OpenAI has upgraded its ChatGPT-4o model to write in a more “natural, engaging, and tailored” manner. The large language model, or LLM, is the AI company’s flagship, often used as the bar of quality in the industry.
Some have hailed the update as “insane”, posting an Eminem-styled AI-written rap. Others have tried to measure its creativity in a more data-centric way.
The maintainer of EQ-Bench, an “emotional intelligence benchmark for LLMs”, has found that GPT-4o beats out the competition by several points. This places it at the top of its leaderboards.
OpenAI cooked!
Two new creative writing leaders:
gpt-4o-2024-11-20 (tied highest creative writing score)

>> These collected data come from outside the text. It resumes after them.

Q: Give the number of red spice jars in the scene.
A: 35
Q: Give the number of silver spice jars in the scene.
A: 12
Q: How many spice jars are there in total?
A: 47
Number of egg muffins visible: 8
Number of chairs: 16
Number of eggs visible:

Mistral-Large-Instruct-2411 (highest slop score)
Fun fact: In 3 different stories, mistral-large used "a testament to" 3 times. *Per story*. Yup. pic.twitter.com/da8zKiv7Kx
— Sam Paech (@sam_paech) November 21, 2024
Other benchmarks have now put the update at the top of other leaderboards, clearing Google’s Gemini Experimental model by almost 20 points.

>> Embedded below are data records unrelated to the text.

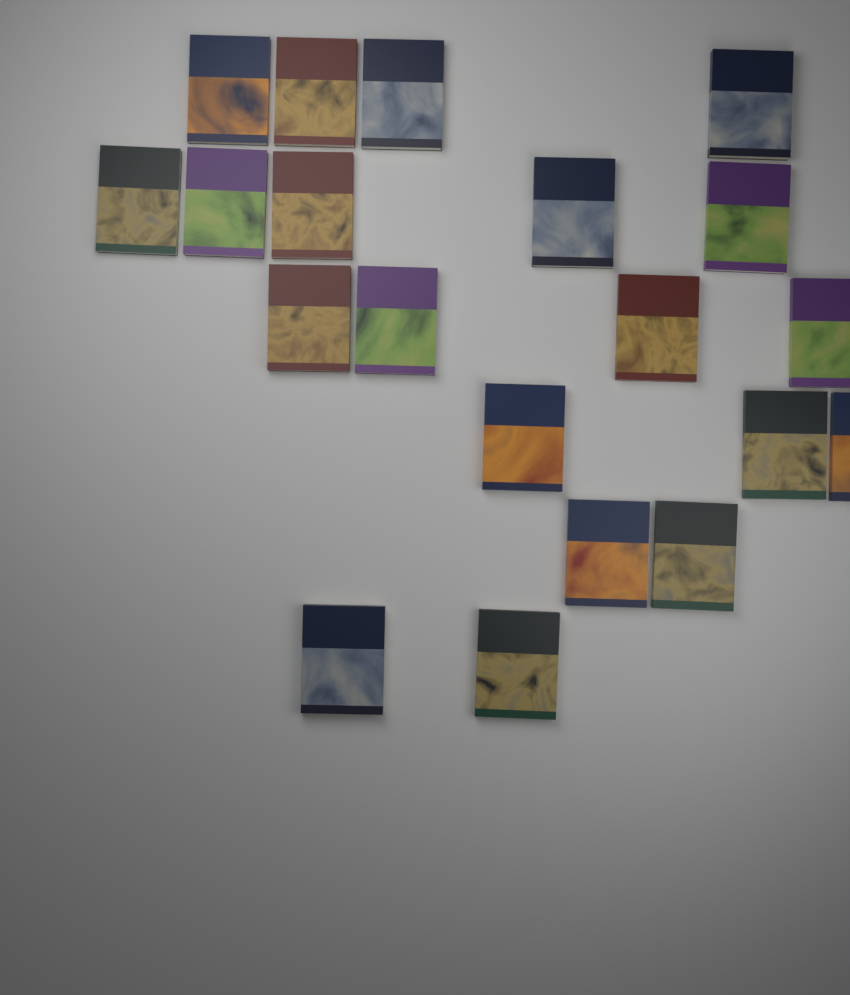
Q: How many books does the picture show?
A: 20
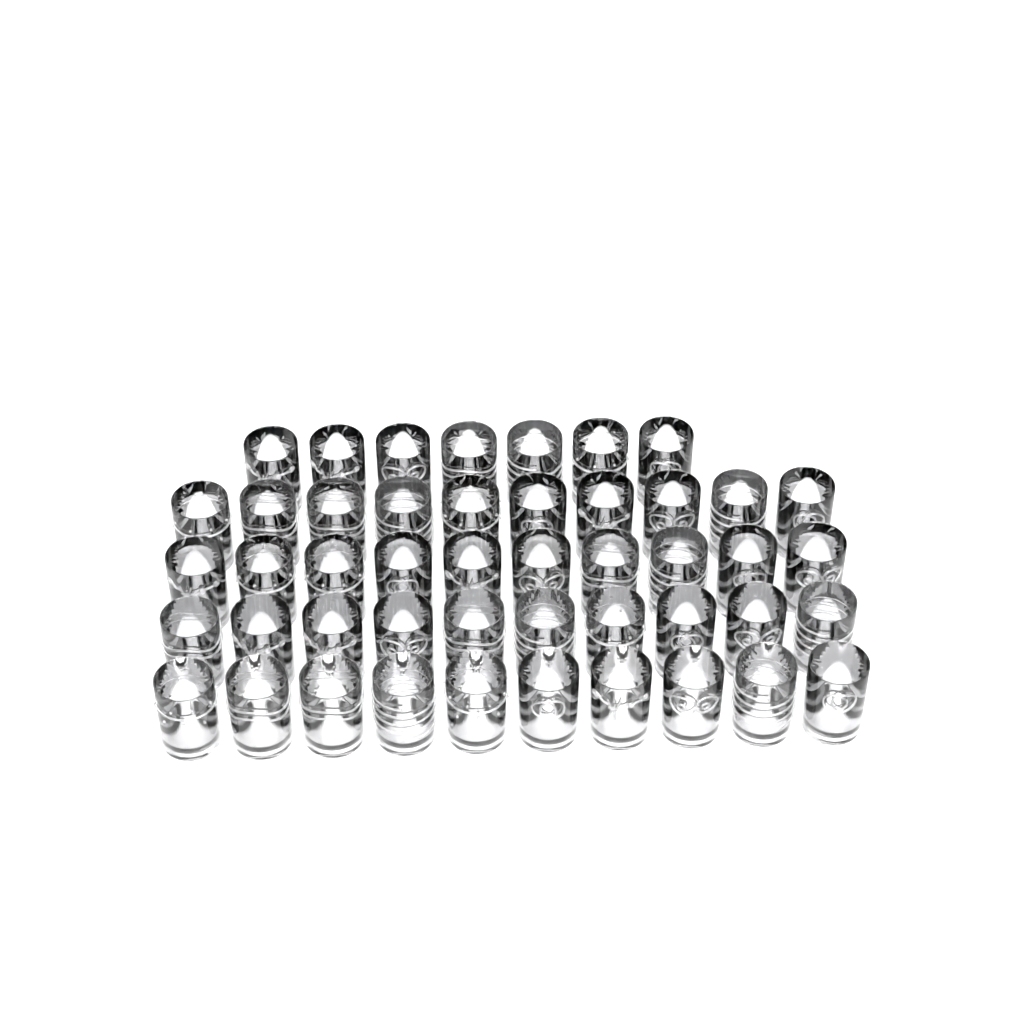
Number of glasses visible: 47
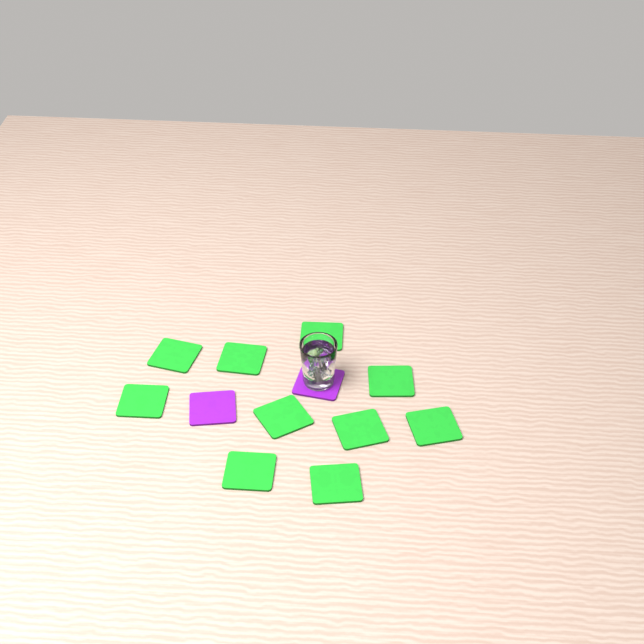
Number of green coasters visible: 10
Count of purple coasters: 2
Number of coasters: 12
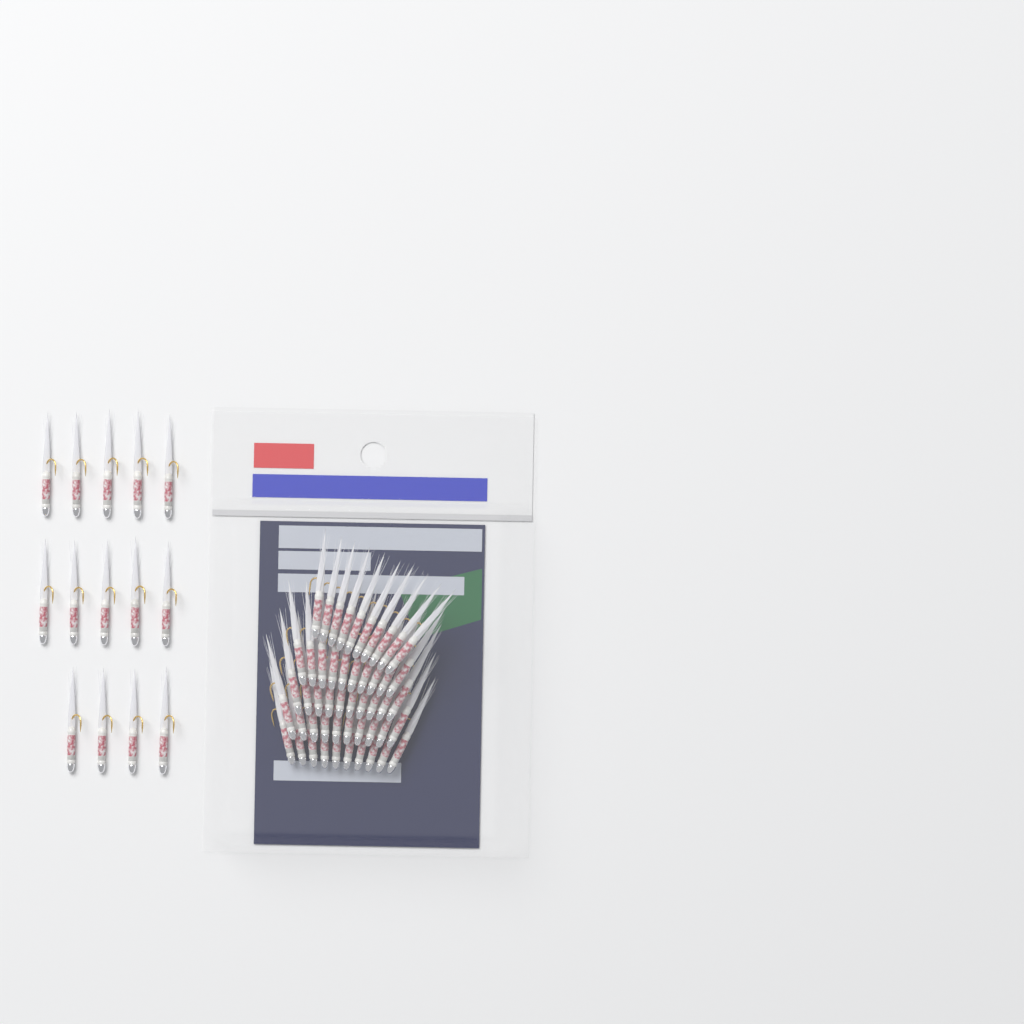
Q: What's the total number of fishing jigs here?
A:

OpenAI doesn’t delve any further than saying that it has been tuned to be more creative. The company’s CEO, Sam Altman, simply stated “good new model out!” in a post on X.
However, how the creativity is being measured or improved is being questioned. One user, an art advocate asked if GPT-4o had started “observing the world [and] finding its own insights… its own non-derivative point of view?”
Hey @OpenAI @sama How did GOT-4o improve its “creativity?” Did it start observing the world & finding its own insights…its own non-derivative point of view? Is it no longer bound by the data in its training sets? Speaking of which, what’s in its data sets?